Copy out the text read from every one of the records below, line for line and without changes. Leave the pictures out of your answer.

(Data drawn from a collection)
* * * * * * *
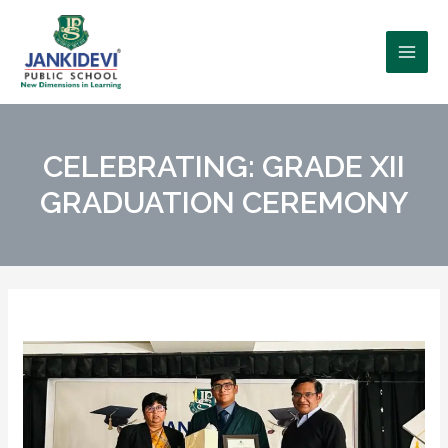
CELEBRATING: GRADE XII
GRADUATION CEREMONY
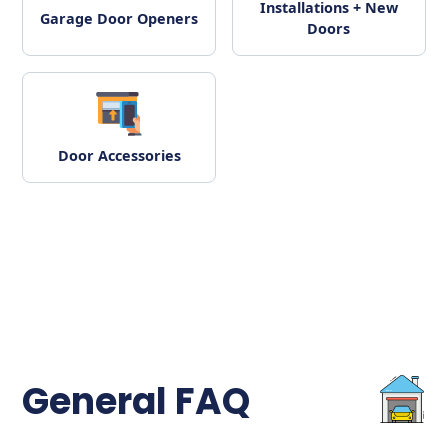
Installations + New
Garage Door Openers
Doors
Door Accessories
General FAQ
* * * * * * *
## The answer
CELEBRATING: GRADE XII
GRADUATION CEREMONY
Installations + New
Garage Door Openers
Doors
Door Accessories
General FAQ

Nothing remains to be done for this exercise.